Solution: Use @Qualifier to pick one!
@Service
class PizzaShop {
@Autowired
@Qualifier("mozzarellaSupplier")
private CheeseSupplier cheese;
// Now Spring knows: Mozzarella please!
}
It’s like saying: “I want the RED package, not the blue one!”
@Primary: The Default Choice ⭐
Don’t want to pick every time?

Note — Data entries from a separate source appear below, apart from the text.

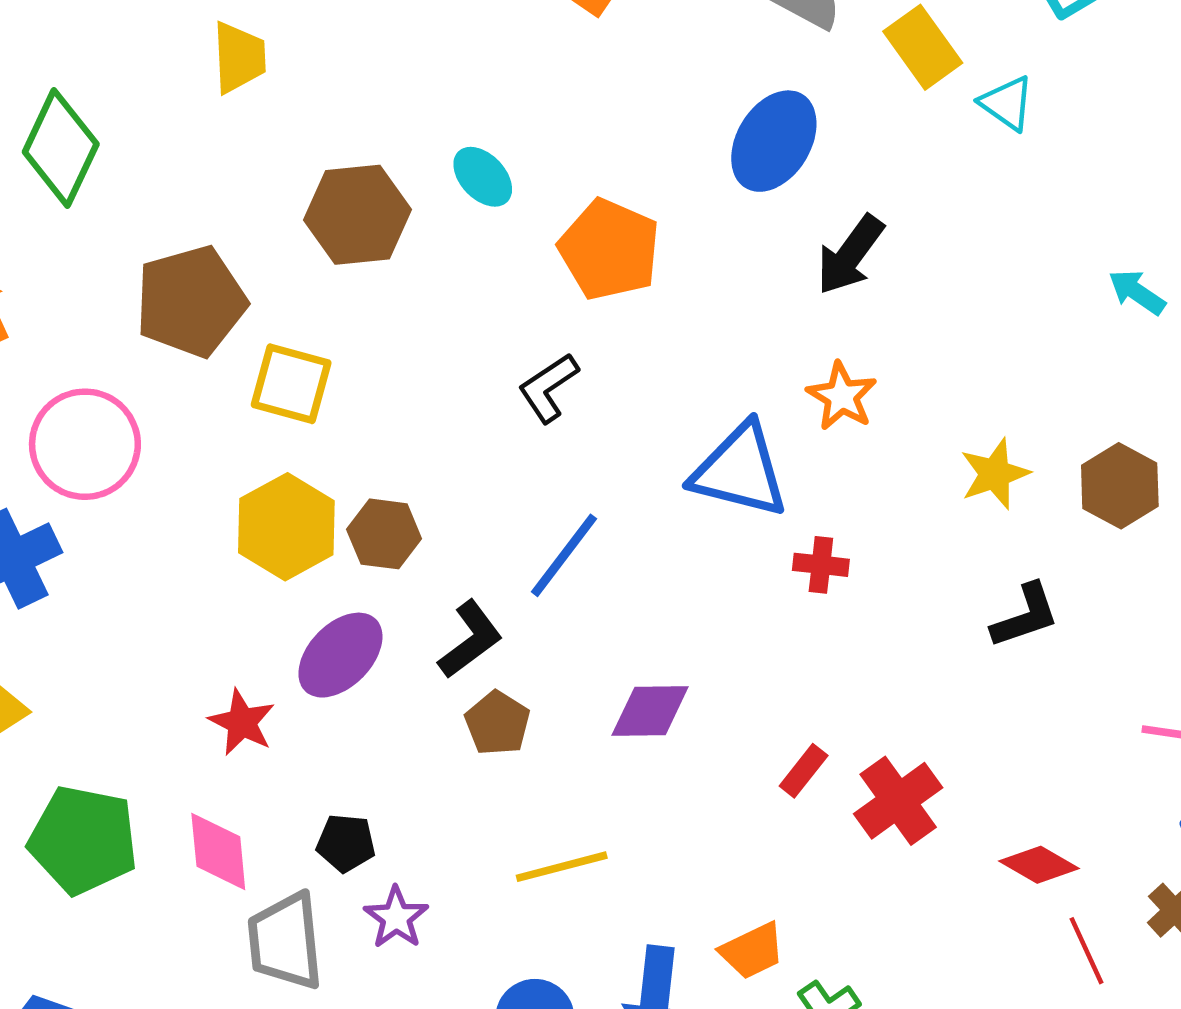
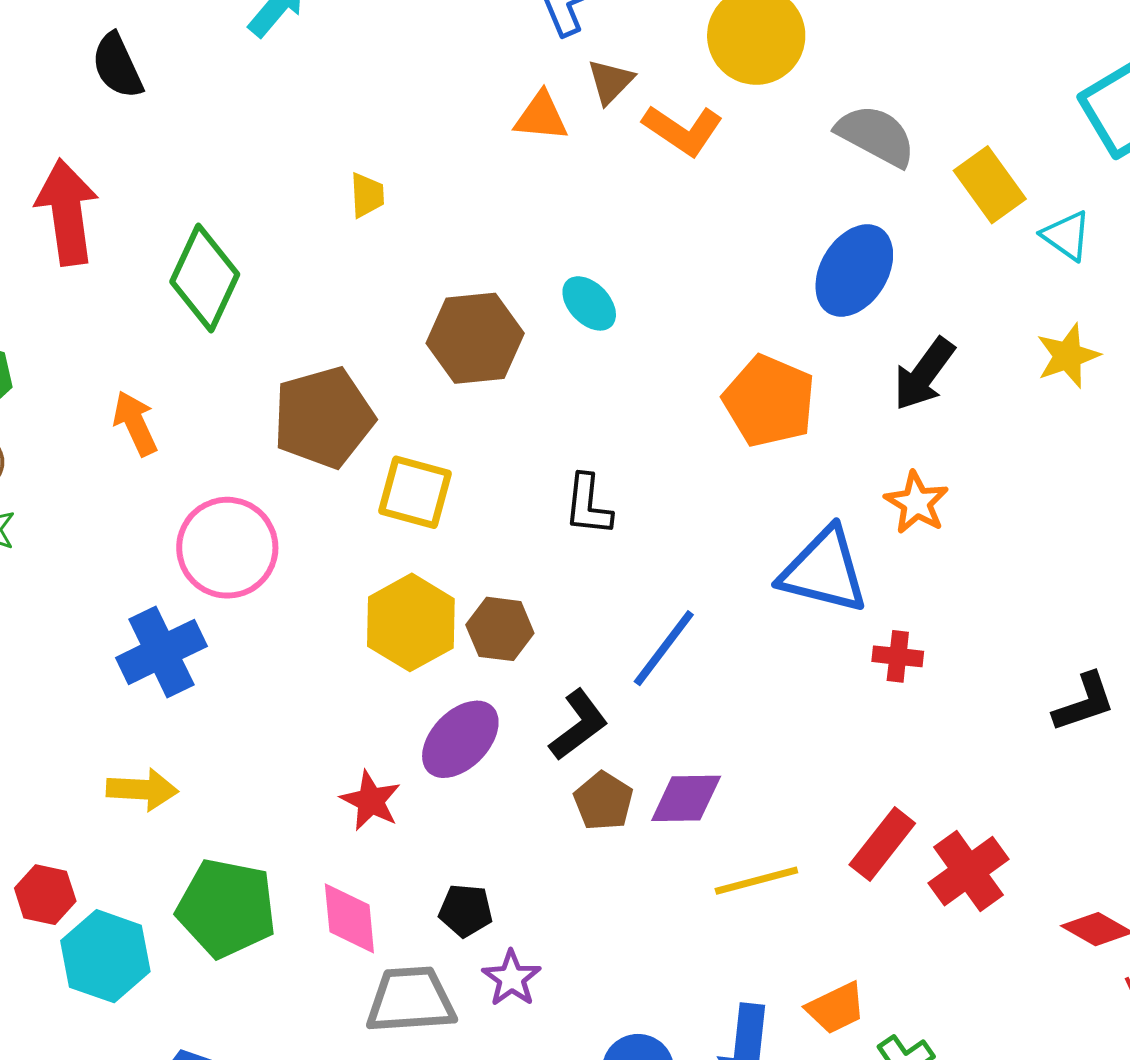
yellow trapezoid: (239, 57) -> (367, 195), size x0.7
orange pentagon: (609, 250) -> (769, 401), moved
black L-shape: (548, 388) -> (588, 505), moved, turned -50
yellow star: (995, 474) -> (1068, 356), moved
purple diamond: (650, 711) -> (686, 798), moved
red rectangle: (804, 771) -> (882, 844), size x1.5
yellow line: (562, 867) -> (756, 881), moved
gray trapezoid: (285, 941) -> (411, 1000), turned 92

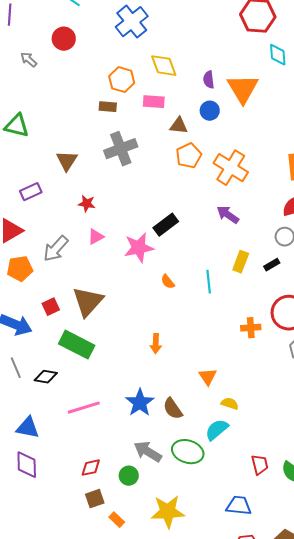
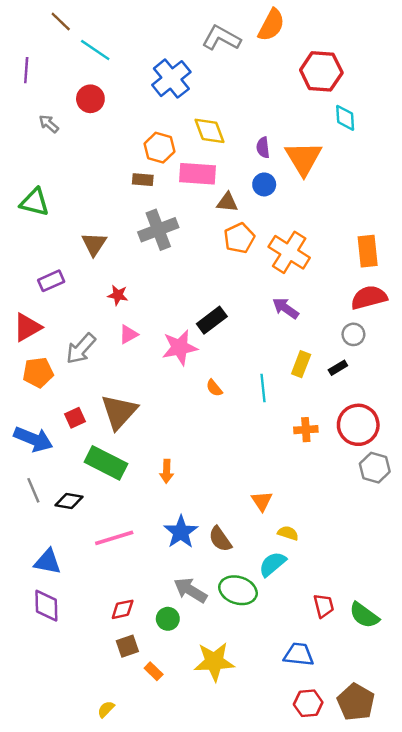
pink rectangle: (154, 102) -> (198, 174), size x1.4
orange cross: (251, 328) -> (306, 430), moved
orange arrow: (156, 344) -> (167, 471), moved

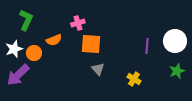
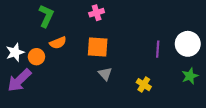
green L-shape: (26, 20) -> (46, 16), moved
pink cross: (78, 23) -> (97, 13), moved

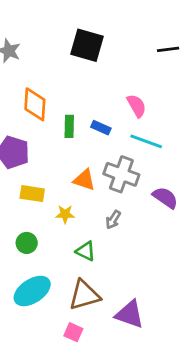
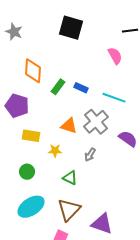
pink semicircle: (136, 106) -> (115, 56), moved
green rectangle: (69, 126) -> (58, 87), turned 35
gray cross: (121, 174) -> (96, 122), turned 30
brown triangle: (84, 295) -> (69, 210), turned -30

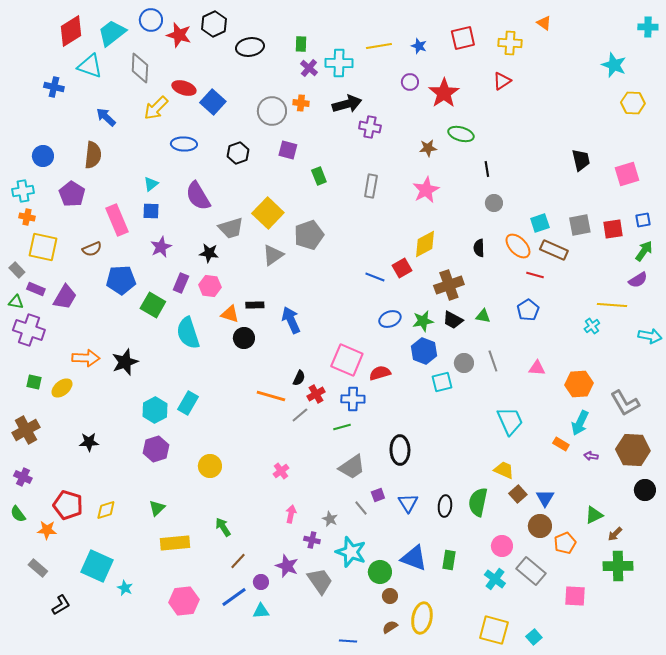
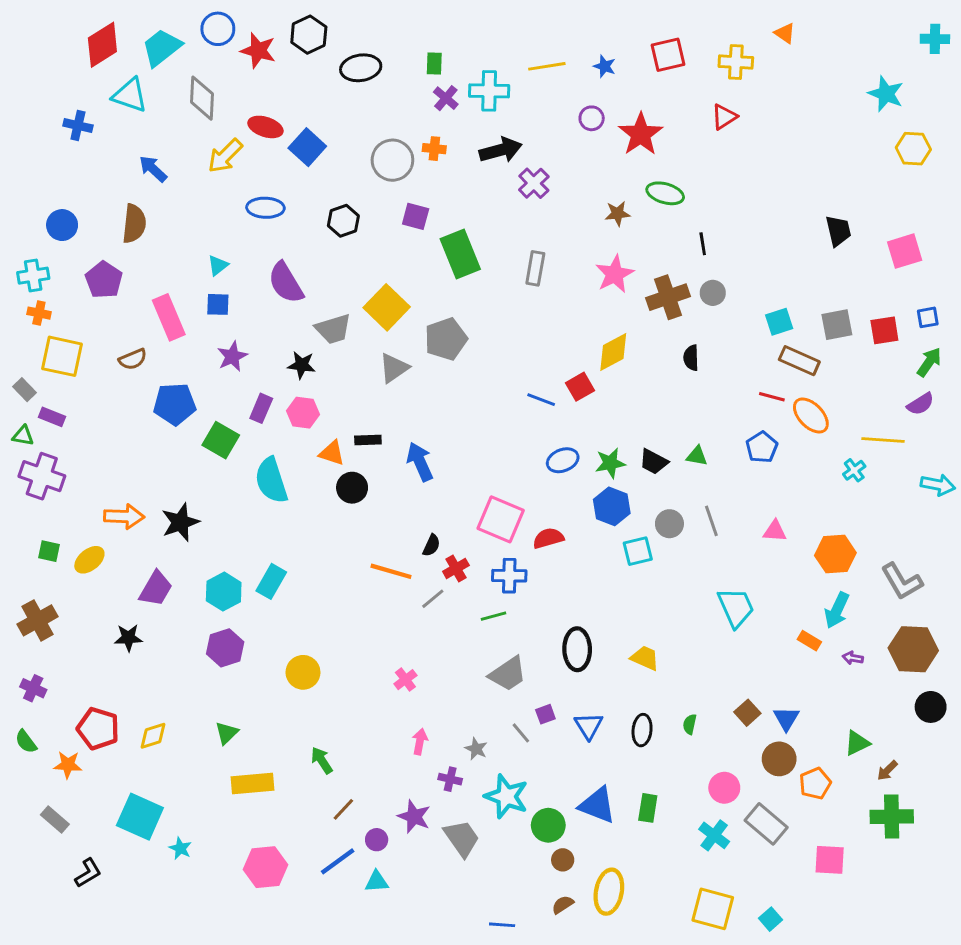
purple cross: (370, 127) -> (534, 183), turned 35
green rectangle: (319, 176) -> (460, 254), size x1.8
orange ellipse: (518, 246) -> (811, 416), moved
brown cross: (449, 285) -> (668, 297), moved
purple trapezoid: (65, 297) -> (156, 589), moved
yellow trapezoid: (504, 470) -> (645, 658), moved
green semicircle: (478, 502) -> (690, 724), size x0.5

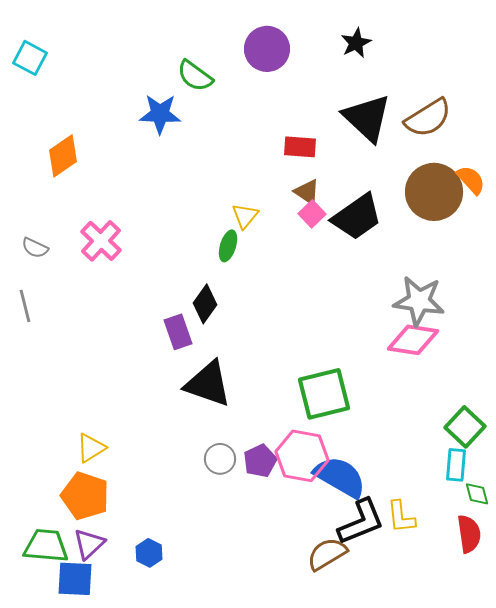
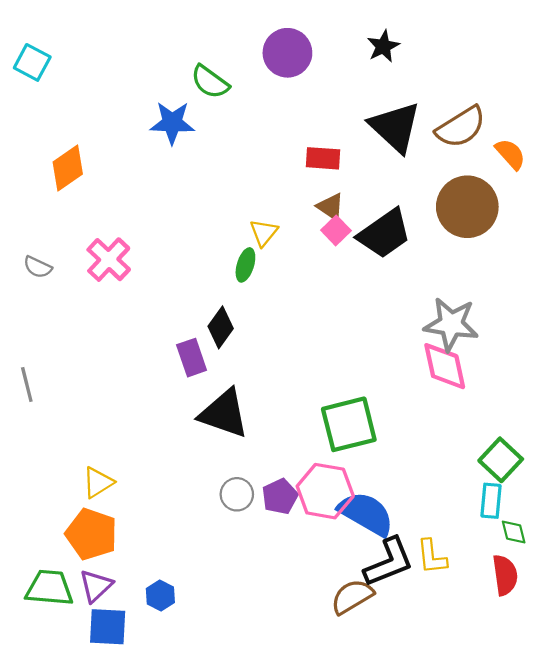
orange semicircle: (471, 180) -> (510, 154), moved
gray line: (25, 306) -> (27, 384), moved
pink diamond: (413, 340) -> (445, 366), turned 69
blue square: (75, 579) -> (108, 627), moved

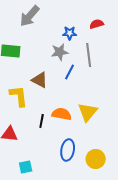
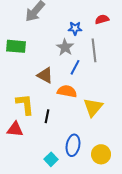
gray star: (60, 52) -> (65, 47), turned -30
yellow L-shape: (19, 96) -> (25, 104), moved
orange semicircle: (62, 114) -> (67, 91), moved
cyan square: (26, 167) -> (51, 159), moved, turned -32

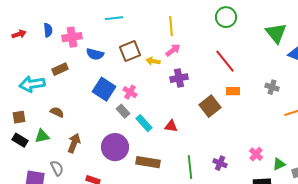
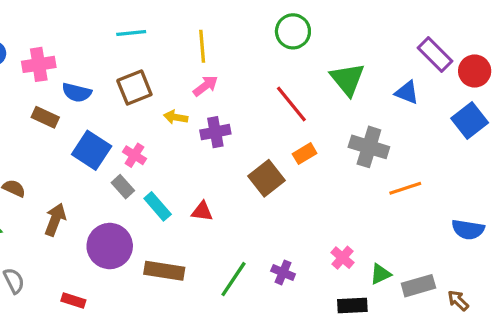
cyan line: (114, 18) -> (131, 33), moved
green triangle: (276, 33) -> (347, 79), moved
yellow arrow: (153, 61) -> (176, 117), moved
brown rectangle: (60, 69) -> (45, 117), moved, turned 49
gray cross: (272, 87) -> (369, 147), size x1.6
orange rectangle: (233, 91) -> (305, 154), turned -32
brown arrow: (74, 143) -> (55, 220), moved
green line: (190, 167) -> (234, 279), turned 40

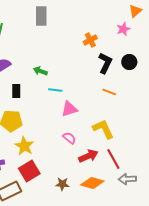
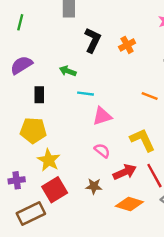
orange cross: (90, 40) -> (127, 45), moved
black L-shape: (105, 63) -> (93, 40), moved
brown star: (62, 184) -> (94, 186), moved

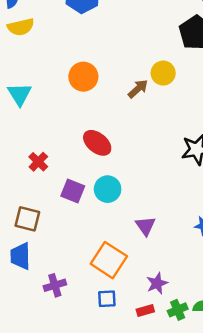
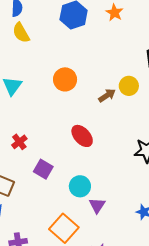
yellow semicircle: (21, 27) -> (21, 33), turned 65
red ellipse: (97, 143) -> (82, 136), moved
cyan circle: (108, 189) -> (80, 186), moved

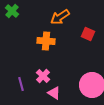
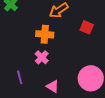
pink cross: (43, 76) -> (42, 57), moved

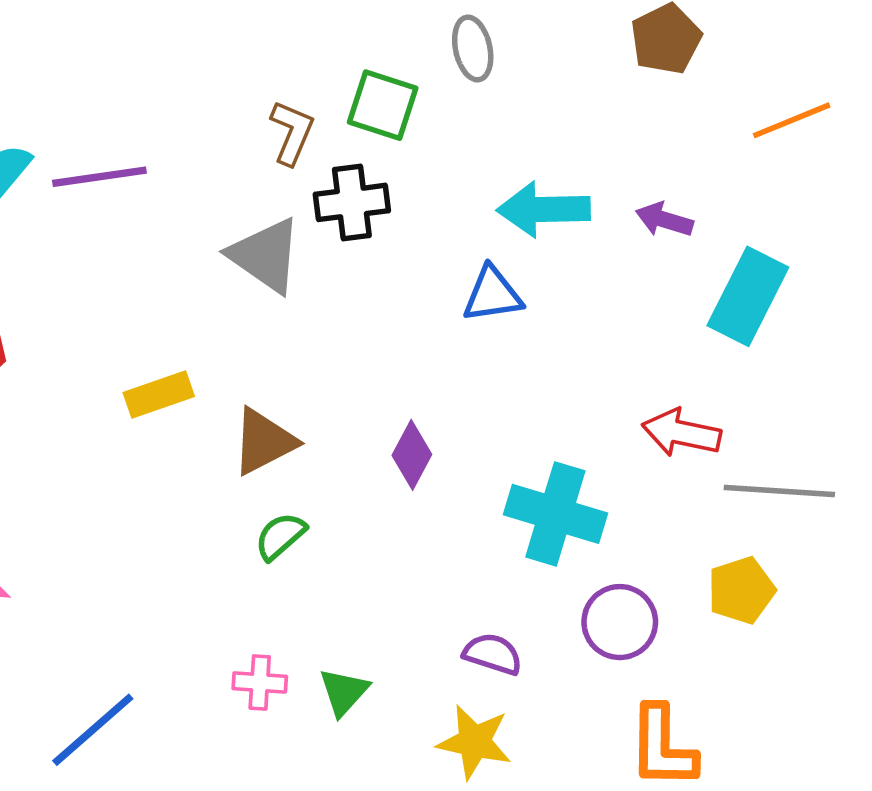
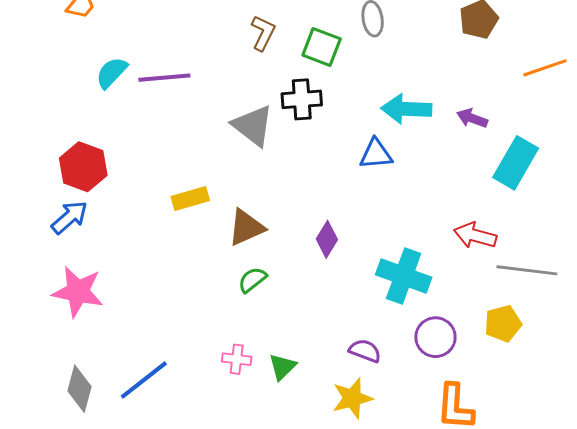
brown L-shape: (292, 133) -> (263, 33), moved
yellow star: (474, 742) -> (352, 398), turned -30

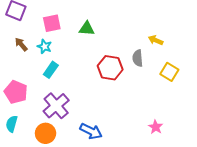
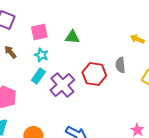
yellow arrow: (156, 40) -> (137, 39), moved
cyan star: (44, 47) -> (41, 55), moved
purple cross: (56, 106) -> (62, 85), moved

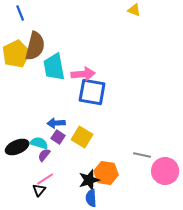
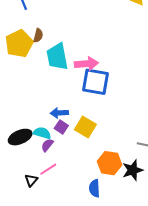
brown semicircle: (35, 46) -> (38, 36), size x0.5
black star: (89, 180) -> (133, 170), moved
black triangle: (39, 190) -> (31, 180), moved

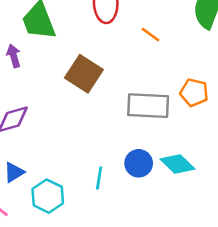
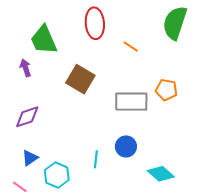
cyan diamond: (177, 164) -> (161, 174), moved

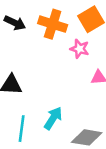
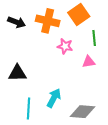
pink star: (80, 49) -> (65, 46), moved

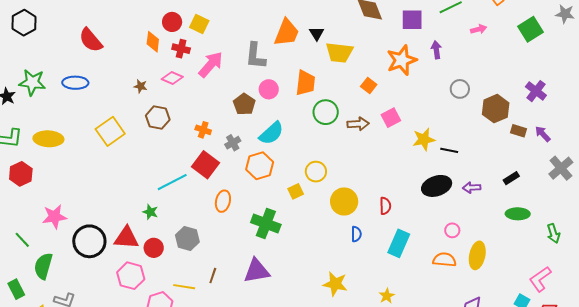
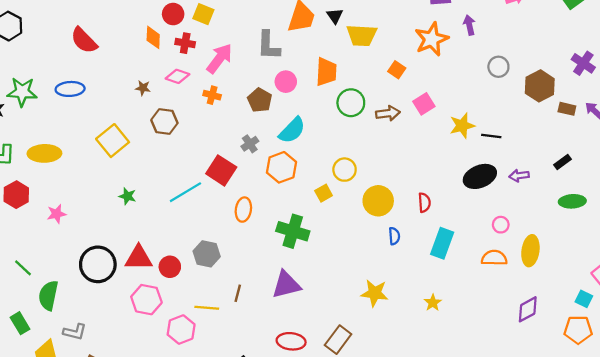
orange cross: (203, 130) -> (212, 95), moved
green star: (150, 212) -> (128, 196), moved
pink star: (54, 217) -> (56, 214), moved, size x0.7

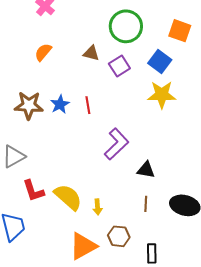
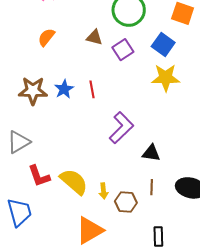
brown hexagon: (119, 236) -> (126, 202), moved

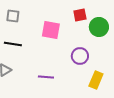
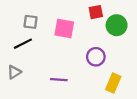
gray square: (13, 16) -> (31, 22), moved
black line: (13, 44) -> (23, 44), turned -36

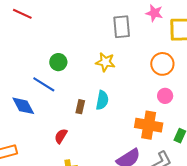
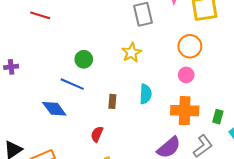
yellow star: (105, 62) -> (132, 53), turned -30
pink circle: (165, 96) -> (186, 75), moved
cyan semicircle: (102, 100) -> (146, 94), moved

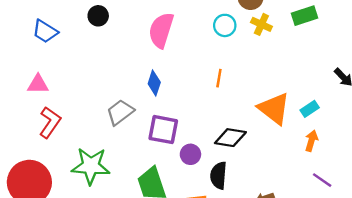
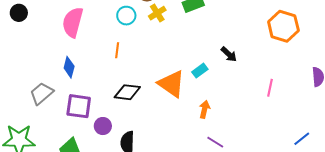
yellow cross: (261, 24) -> (157, 13), turned 36
orange line: (219, 78) -> (117, 50), moved
cyan rectangle: (310, 109) -> (200, 71), moved
black diamond: (230, 138) -> (127, 92), moved

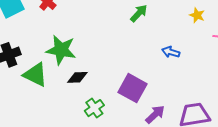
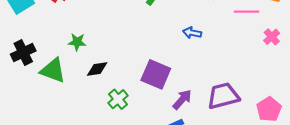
green star: (61, 50) -> (77, 42), size x0.6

Mark one as the favorite!
@Component
@Primary // I'm the default!
class MozzarellaSupplier implements CheeseSupplier {}
@Component
class CheddarSupplier implements CheeseSupplier {}
Now Mozzarella is always delivered unless you specifically ask for something else.
graph TD A[Multiple Beans?] --> B{Need specific one?} B -->|Yes| C[@Qualifier] B -->|No| D[@Primary] C --> E[Pick exact bean] D --> F[Use default bean]
@Primary vs @Qualifier
| Feature | @Primary | @Qualifier |
|---|---|---|
| Where | On the bean | On injection point |
| Purpose | Set default | Pick specific |
| Override | Yes, by @Qualifier | N/A |
@Value: Reading the Menu 📋
Sometimes you need settings from a file. Like reading today’s prices from a menu!
application.properties:
pizza.price=12.99
shop.name=Mario's Pizza
shop.open=true
Using @Value:
@Service
class PizzaShop {
@Value("${pizza.price}")
private double price;
@Value("${shop.name}")
private String name;
@Value("${shop.open}")
private boolean isOpen;
}
Default Values (Safety Net)
What if a setting is missing? Provide a backup!
@Value("${pizza.price:9.99}")
private double price;
// If not found, use 9.99
SpEL (Spring Expression Language)
Do math or logic right in the annotation!
@Value("#{${pizza.price} * 1.1}")
private double priceWithTax;
// Calculates price + 10% tax
@Value("#{'${shop.name}'.toUpperCase()}")
private String upperName;
// MARIO'S PIZZA
Circular Dependency: The Chicken-Egg Problem 🐔🥚
Imagine this disaster:
- CheeseSupplier says: “I need PizzaShop to know where to deliver!”
- PizzaShop says: “I need CheeseSupplier to make pizza!”
Who gets created first? NOBODY! They’re stuck waiting for each other.
@Service
class CheeseSupplier {
@Autowired
private PizzaShop shop; // Needs shop!
}
@Service
class PizzaShop {
@Autowired
private CheeseSupplier cheese; // Needs cheese!
}
BOOM! Spring crashes with BeanCurrentlyInCreationException
graph LR A[CheeseSupplier] -->|needs| B[PizzaShop] B -->|needs| A style A fill:#ff6b6b style B fill:#ff6b6b
How to Fix Circular Dependencies
Solution 1: Use @Lazy
Tell one bean to wait. “I’ll get you later!”
@Service
class PizzaShop {
@Autowired
@Lazy // Don't get cheese NOW
private CheeseSupplier cheese;
}
Solution 2: Setter Injection
Let one bean finish first, then connect.
@Service
class CheeseSupplier {
private PizzaShop shop;
@Autowired
public void setShop(PizzaShop shop) {
this.shop = shop;
}
}
Solution 3: Redesign (Best!)
If A needs B and B needs A… maybe they should be ONE thing? Or use a third class!
graph TD A[Circular Dependency?] --> B[Try @Lazy] A --> C[Try Setter Injection] A --> D[Redesign Classes] D --> E[Best Solution!] style E fill:#4caf50
Summary: Your DI Toolkit 🧰
| Tool | Purpose | Example |
|---|---|---|
| Constructor DI | Required deps | public Shop(Cheese c) |
| Setter DI | Optional deps | setToppings(Topping t) |
| Field DI | Quick but risky | @Autowired Oven oven |
| @Autowired | Auto-deliver | Marks injection point |
| @Qualifier | Pick specific bean | @Qualifier("cheddar") |
| @Primary | Set default bean | Mark preferred impl |
| @Value | Read properties | @Value("${price}") |
| @Lazy | Break cycles | Delay loading |
The Big Picture 🖼️
graph TD A[Your Class] --> B[Needs Dependencies] B --> C{How many options?} C -->|One| D[Just @Autowired] C -->|Multiple| E{Need specific?} E -->|Yes| F[@Qualifier] E -->|No| G[@Primary] B --> H{From config?} H -->|Yes| I[@Value]
Remember This! 💡
- DI = Getting deliveries instead of fetching yourself
- Constructor injection for MUST-HAVE items
- @Qualifier picks, @Primary sets default
- @Value reads from config files
- Circular deps = redesign your code!
You’re now ready to let Spring do the heavy lifting. Focus on your business logic, and let the framework handle the wiring!